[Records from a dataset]
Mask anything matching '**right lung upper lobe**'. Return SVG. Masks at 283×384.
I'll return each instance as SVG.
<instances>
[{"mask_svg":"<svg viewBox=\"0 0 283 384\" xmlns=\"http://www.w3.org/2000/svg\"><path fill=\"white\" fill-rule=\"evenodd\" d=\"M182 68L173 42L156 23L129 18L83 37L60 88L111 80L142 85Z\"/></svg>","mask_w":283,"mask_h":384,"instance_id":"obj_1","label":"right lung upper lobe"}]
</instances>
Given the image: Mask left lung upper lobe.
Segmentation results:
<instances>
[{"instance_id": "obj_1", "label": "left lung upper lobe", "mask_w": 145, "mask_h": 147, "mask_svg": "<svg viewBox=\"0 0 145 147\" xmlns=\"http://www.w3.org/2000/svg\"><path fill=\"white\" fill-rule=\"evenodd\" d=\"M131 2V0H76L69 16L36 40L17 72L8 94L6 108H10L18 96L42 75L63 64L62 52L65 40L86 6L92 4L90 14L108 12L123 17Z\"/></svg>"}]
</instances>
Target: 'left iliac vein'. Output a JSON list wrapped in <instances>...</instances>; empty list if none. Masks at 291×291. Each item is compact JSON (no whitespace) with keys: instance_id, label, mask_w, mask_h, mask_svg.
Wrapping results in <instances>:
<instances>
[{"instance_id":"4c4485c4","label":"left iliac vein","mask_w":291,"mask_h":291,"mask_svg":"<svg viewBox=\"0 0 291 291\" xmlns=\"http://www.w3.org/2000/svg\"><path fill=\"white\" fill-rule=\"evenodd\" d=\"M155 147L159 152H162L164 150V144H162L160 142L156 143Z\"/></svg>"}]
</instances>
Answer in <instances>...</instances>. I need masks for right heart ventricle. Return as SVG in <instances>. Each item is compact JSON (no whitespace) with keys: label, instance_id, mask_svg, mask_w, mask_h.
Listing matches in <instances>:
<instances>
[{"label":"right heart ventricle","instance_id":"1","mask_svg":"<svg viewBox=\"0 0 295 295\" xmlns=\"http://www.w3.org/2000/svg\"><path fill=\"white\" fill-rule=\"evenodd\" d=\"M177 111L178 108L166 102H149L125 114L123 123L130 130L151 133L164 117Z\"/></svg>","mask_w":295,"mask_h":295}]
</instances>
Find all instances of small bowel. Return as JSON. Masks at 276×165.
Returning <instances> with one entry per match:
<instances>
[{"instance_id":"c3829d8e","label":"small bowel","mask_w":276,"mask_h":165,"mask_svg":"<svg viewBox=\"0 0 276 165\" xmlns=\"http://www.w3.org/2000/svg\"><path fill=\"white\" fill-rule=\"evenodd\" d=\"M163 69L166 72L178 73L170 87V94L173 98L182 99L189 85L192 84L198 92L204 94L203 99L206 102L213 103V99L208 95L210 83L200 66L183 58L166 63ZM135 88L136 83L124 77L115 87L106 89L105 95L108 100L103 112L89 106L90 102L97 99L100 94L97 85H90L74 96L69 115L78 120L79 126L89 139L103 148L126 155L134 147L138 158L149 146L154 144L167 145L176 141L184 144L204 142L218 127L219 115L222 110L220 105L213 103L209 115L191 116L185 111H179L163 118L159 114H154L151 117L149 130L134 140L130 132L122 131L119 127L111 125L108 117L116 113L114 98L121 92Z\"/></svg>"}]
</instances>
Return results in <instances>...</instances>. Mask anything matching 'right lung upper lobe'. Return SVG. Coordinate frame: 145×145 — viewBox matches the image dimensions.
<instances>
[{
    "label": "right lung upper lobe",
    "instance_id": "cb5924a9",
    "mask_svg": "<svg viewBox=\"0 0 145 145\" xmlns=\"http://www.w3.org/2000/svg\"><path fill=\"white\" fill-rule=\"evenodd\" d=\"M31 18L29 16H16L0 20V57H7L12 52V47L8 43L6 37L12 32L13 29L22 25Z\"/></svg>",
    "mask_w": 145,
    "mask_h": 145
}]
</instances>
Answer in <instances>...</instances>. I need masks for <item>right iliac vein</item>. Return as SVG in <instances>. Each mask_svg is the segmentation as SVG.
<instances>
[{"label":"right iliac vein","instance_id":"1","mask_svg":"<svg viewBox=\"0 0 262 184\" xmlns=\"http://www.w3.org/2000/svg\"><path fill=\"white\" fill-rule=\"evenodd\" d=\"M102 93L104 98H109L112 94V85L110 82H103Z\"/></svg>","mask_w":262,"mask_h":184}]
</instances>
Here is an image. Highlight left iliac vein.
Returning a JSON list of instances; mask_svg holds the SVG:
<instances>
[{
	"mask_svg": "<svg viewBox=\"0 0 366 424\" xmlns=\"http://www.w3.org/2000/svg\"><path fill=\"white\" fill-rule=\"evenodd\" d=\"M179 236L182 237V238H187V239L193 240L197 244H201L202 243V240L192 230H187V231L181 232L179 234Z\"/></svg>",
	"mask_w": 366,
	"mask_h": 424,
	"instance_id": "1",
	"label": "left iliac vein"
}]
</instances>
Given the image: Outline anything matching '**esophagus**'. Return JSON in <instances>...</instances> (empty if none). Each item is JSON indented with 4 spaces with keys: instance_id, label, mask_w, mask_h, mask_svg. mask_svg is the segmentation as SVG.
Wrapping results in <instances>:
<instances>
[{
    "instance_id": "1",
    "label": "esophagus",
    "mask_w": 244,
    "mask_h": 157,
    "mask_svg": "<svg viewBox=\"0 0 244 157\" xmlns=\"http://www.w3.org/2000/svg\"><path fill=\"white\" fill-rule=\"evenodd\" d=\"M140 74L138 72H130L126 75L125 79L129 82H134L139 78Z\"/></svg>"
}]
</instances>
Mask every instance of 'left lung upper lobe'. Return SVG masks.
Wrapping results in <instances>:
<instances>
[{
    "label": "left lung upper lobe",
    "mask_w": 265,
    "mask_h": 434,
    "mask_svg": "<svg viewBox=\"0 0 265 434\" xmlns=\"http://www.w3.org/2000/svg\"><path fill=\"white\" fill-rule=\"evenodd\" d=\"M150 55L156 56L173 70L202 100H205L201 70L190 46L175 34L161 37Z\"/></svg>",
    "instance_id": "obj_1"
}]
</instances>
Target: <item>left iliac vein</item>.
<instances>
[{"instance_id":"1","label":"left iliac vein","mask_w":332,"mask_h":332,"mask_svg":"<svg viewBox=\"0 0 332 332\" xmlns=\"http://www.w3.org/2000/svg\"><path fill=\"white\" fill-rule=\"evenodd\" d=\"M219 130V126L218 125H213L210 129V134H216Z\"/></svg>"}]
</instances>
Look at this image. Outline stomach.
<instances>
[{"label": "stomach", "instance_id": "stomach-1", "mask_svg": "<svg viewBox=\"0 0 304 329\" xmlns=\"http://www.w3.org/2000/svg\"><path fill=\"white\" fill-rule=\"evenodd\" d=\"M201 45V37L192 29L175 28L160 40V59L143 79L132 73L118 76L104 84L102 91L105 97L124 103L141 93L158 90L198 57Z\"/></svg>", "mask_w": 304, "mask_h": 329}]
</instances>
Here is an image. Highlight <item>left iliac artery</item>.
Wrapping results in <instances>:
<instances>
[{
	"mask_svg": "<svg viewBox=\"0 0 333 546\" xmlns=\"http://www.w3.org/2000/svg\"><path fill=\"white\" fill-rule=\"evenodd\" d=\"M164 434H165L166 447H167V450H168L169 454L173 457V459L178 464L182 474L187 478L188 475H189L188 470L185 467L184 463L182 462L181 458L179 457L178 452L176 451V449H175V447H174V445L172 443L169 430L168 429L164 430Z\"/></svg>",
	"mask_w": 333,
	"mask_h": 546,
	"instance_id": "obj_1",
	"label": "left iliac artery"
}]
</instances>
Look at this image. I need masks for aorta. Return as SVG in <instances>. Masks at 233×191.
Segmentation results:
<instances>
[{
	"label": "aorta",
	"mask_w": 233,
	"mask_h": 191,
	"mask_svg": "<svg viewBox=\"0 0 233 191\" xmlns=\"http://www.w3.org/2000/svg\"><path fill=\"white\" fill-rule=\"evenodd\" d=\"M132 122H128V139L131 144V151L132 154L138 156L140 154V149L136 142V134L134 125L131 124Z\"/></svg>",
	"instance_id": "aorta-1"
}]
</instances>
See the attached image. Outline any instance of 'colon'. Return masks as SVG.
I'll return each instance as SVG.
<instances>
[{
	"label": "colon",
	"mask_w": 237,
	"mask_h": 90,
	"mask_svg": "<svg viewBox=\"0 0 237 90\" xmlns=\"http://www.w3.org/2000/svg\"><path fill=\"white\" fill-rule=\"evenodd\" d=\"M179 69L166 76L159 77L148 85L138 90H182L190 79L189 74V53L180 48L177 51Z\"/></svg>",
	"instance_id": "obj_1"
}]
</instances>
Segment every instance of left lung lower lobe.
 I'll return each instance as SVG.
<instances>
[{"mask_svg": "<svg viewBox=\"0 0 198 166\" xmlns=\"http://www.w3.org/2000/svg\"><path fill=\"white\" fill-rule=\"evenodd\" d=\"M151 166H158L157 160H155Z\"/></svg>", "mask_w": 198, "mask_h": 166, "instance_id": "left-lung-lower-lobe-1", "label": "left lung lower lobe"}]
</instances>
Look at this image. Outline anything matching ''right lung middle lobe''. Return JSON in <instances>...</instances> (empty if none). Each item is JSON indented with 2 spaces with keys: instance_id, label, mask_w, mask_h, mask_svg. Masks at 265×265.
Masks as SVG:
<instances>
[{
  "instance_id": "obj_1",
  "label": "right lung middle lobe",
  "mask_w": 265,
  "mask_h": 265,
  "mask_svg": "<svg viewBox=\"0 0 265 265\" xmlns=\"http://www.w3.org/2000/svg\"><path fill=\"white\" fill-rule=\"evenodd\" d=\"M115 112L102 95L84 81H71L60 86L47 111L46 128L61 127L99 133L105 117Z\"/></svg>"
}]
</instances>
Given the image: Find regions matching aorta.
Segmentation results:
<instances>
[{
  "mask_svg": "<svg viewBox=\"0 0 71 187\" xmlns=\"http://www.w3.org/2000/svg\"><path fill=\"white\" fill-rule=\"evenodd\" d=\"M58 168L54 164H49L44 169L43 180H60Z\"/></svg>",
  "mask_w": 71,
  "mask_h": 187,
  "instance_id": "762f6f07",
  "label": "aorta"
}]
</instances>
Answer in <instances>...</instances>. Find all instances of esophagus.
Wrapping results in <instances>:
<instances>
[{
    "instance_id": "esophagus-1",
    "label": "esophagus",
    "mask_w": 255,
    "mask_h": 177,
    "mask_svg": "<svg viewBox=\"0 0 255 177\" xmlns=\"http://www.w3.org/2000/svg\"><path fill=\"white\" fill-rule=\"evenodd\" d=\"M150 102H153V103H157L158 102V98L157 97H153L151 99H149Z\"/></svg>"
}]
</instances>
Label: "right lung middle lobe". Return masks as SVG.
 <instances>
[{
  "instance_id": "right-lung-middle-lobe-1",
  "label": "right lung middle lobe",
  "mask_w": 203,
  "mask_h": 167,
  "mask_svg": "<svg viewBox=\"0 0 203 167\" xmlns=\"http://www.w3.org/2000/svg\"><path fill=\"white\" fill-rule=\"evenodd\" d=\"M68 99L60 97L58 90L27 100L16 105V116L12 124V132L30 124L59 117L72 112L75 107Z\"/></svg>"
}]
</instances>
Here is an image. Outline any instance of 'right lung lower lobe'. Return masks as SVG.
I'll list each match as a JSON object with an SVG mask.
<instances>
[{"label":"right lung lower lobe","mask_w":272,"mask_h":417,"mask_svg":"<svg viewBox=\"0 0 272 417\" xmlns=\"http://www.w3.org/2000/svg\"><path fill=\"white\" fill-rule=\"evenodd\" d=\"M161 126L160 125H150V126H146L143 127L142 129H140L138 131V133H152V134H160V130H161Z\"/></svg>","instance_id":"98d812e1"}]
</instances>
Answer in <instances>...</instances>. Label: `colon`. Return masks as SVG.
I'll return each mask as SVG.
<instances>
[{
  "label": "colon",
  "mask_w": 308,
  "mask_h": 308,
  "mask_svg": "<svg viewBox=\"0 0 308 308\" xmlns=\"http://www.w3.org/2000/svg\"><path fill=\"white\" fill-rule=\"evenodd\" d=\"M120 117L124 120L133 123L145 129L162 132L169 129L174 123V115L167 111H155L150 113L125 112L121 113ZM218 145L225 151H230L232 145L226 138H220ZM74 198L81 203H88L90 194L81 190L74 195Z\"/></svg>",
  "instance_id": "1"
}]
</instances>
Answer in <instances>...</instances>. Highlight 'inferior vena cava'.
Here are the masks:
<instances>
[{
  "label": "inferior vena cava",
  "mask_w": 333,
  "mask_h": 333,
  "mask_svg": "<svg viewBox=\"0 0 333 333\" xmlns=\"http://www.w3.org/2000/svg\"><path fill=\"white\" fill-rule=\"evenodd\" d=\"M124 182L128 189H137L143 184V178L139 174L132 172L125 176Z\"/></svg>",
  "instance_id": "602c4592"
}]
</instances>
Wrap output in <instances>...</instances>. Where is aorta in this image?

EXERCISE AIM>
Locate every line in the records above that contains the word "spaces", and copy each of those lines in full.

ANSWER TO THE EXERCISE>
Given the image: Outline anything matching '**esophagus**'. Return JSON in <instances>...</instances> (empty if none). Each item is JSON indented with 4 spaces with keys: instance_id, label, mask_w, mask_h, mask_svg. mask_svg is the segmentation as SVG.
Look at this image. Outline anything matching ''right lung middle lobe''. Return JSON in <instances>...</instances> (empty if none). Each item is JSON indented with 2 spaces with keys: instance_id, label, mask_w, mask_h, mask_svg. Masks at 265×265.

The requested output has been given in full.